- _GOAL_
How many lines in the rows below contain the word "iliac", matching case exactly? Reply with the number alone.

## start

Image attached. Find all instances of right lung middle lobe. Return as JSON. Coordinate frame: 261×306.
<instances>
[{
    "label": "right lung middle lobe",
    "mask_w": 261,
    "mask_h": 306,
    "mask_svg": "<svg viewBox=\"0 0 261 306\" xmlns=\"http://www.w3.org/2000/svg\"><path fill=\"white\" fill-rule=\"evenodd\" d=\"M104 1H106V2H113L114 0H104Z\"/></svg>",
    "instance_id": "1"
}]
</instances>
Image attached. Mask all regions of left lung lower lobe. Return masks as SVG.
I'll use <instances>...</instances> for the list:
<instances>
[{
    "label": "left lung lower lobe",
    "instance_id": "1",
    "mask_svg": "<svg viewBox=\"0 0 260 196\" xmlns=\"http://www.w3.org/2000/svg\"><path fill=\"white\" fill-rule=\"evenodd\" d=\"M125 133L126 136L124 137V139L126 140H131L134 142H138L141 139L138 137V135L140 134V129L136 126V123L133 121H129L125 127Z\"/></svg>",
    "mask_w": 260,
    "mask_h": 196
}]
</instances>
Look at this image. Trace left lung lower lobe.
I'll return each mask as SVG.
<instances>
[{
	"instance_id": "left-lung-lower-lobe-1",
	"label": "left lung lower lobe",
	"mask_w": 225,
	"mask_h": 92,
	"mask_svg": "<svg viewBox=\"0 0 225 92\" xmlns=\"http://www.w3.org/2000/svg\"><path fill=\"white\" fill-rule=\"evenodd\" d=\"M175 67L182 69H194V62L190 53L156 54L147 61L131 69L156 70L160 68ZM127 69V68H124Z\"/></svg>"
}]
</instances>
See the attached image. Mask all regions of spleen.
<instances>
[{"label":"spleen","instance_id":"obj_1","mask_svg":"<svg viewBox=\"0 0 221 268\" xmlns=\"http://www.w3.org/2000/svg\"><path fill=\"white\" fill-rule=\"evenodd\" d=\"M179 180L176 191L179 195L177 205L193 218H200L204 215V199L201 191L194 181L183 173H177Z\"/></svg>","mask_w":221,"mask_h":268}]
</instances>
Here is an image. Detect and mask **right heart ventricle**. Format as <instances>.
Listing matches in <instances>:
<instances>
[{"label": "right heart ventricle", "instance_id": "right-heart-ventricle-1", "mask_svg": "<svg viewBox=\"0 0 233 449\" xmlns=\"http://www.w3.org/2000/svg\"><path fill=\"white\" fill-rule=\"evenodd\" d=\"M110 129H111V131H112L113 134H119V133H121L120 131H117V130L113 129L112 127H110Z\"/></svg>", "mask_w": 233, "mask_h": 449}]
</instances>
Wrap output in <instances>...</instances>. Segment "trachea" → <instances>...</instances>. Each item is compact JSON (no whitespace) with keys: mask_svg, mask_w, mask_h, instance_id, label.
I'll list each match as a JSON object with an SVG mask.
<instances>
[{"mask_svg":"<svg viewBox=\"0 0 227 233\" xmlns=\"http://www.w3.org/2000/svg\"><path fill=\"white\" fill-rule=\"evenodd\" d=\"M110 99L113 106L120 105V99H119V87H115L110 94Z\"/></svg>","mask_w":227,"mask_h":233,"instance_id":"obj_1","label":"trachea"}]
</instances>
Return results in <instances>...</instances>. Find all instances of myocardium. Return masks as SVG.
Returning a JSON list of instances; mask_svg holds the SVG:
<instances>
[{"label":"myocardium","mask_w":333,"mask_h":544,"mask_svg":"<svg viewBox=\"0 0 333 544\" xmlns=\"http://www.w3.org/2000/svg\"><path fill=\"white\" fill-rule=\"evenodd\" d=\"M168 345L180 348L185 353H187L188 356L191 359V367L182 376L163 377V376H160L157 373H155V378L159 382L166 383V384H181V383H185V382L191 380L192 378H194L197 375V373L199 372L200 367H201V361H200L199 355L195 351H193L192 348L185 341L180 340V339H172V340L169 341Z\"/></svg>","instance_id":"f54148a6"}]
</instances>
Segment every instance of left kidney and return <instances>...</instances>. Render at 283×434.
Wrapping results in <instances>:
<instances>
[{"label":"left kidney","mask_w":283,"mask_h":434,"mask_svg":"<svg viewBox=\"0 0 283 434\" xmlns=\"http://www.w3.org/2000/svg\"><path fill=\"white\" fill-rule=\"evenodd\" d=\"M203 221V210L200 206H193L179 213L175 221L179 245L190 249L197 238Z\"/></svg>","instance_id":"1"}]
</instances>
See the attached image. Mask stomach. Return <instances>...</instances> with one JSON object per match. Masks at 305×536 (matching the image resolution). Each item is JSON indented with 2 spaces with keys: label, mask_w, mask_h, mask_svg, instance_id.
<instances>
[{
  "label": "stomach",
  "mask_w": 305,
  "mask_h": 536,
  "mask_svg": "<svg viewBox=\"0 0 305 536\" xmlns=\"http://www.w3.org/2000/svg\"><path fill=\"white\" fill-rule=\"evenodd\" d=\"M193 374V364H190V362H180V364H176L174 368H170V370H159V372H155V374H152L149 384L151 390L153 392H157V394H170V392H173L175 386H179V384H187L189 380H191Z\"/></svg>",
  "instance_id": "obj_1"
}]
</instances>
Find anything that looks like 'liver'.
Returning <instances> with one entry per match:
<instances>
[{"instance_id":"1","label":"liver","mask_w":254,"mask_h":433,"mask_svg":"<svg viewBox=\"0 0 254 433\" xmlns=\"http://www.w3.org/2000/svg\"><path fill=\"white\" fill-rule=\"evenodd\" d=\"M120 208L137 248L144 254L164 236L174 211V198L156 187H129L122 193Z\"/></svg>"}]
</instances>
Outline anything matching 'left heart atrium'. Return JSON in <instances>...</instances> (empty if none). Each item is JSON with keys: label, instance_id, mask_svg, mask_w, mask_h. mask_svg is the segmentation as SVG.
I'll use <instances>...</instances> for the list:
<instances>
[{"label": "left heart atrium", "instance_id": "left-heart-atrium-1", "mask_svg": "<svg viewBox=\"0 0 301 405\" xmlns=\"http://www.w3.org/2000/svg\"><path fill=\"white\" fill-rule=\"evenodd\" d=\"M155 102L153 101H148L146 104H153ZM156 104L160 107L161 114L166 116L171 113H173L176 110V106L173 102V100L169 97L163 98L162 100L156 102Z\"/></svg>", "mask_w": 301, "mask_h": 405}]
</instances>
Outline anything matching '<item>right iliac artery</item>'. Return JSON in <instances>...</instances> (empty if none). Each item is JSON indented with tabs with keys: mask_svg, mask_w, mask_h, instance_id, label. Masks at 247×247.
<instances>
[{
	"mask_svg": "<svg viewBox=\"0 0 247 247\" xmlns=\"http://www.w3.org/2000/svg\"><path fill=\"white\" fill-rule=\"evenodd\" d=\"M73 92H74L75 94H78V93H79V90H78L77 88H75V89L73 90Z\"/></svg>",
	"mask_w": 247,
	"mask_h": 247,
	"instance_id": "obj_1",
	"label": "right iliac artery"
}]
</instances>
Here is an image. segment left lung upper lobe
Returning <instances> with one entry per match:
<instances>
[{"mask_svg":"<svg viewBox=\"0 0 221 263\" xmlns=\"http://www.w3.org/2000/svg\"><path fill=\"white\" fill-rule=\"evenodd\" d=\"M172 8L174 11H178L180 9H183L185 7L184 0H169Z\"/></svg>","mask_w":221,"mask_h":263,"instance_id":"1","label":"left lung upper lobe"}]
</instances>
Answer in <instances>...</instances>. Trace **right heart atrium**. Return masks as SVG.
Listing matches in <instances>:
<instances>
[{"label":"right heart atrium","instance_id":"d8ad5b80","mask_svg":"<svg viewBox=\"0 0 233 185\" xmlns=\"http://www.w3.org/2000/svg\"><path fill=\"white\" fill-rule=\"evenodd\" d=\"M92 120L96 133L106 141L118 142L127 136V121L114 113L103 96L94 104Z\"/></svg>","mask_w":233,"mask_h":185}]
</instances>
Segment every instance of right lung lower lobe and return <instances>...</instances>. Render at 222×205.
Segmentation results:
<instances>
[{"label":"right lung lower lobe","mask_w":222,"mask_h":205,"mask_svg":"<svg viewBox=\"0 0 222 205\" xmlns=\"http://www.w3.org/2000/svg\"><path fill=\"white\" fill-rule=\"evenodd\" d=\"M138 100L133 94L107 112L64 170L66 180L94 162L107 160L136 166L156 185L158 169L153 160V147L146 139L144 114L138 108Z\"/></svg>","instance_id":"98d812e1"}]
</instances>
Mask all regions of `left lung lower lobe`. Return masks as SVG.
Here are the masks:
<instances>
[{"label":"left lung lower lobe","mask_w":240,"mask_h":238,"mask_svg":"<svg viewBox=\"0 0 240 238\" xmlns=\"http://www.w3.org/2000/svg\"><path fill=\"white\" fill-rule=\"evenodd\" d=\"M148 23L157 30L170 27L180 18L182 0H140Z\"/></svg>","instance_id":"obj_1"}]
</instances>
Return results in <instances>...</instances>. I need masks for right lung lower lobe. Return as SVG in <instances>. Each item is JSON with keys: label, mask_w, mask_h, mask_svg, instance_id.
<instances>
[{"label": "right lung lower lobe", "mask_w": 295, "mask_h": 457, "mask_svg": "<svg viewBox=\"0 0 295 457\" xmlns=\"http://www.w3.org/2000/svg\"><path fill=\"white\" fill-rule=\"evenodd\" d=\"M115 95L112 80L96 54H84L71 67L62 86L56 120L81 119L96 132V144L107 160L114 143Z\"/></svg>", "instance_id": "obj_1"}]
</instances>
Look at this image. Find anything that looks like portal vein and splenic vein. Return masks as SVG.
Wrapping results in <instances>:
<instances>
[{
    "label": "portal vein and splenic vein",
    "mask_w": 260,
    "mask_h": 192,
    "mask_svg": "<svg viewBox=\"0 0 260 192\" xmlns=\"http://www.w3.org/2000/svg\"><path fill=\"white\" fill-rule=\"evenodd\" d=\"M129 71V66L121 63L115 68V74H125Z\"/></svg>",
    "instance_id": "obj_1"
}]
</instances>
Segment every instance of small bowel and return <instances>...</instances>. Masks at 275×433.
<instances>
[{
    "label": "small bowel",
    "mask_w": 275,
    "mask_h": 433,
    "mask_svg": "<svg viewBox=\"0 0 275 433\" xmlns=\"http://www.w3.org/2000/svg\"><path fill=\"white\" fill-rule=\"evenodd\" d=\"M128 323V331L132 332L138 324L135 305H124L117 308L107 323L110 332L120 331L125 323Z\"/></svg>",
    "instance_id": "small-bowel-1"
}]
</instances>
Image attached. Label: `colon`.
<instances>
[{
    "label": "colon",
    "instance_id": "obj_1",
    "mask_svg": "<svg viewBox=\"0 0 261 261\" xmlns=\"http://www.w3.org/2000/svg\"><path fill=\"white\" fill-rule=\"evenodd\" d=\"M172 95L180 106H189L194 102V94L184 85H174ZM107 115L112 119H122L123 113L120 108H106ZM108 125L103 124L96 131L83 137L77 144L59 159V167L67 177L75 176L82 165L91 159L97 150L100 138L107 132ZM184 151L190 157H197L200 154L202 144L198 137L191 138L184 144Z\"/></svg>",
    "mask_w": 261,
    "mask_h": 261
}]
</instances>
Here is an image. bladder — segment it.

## end

- _WRITTEN ANSWER_
2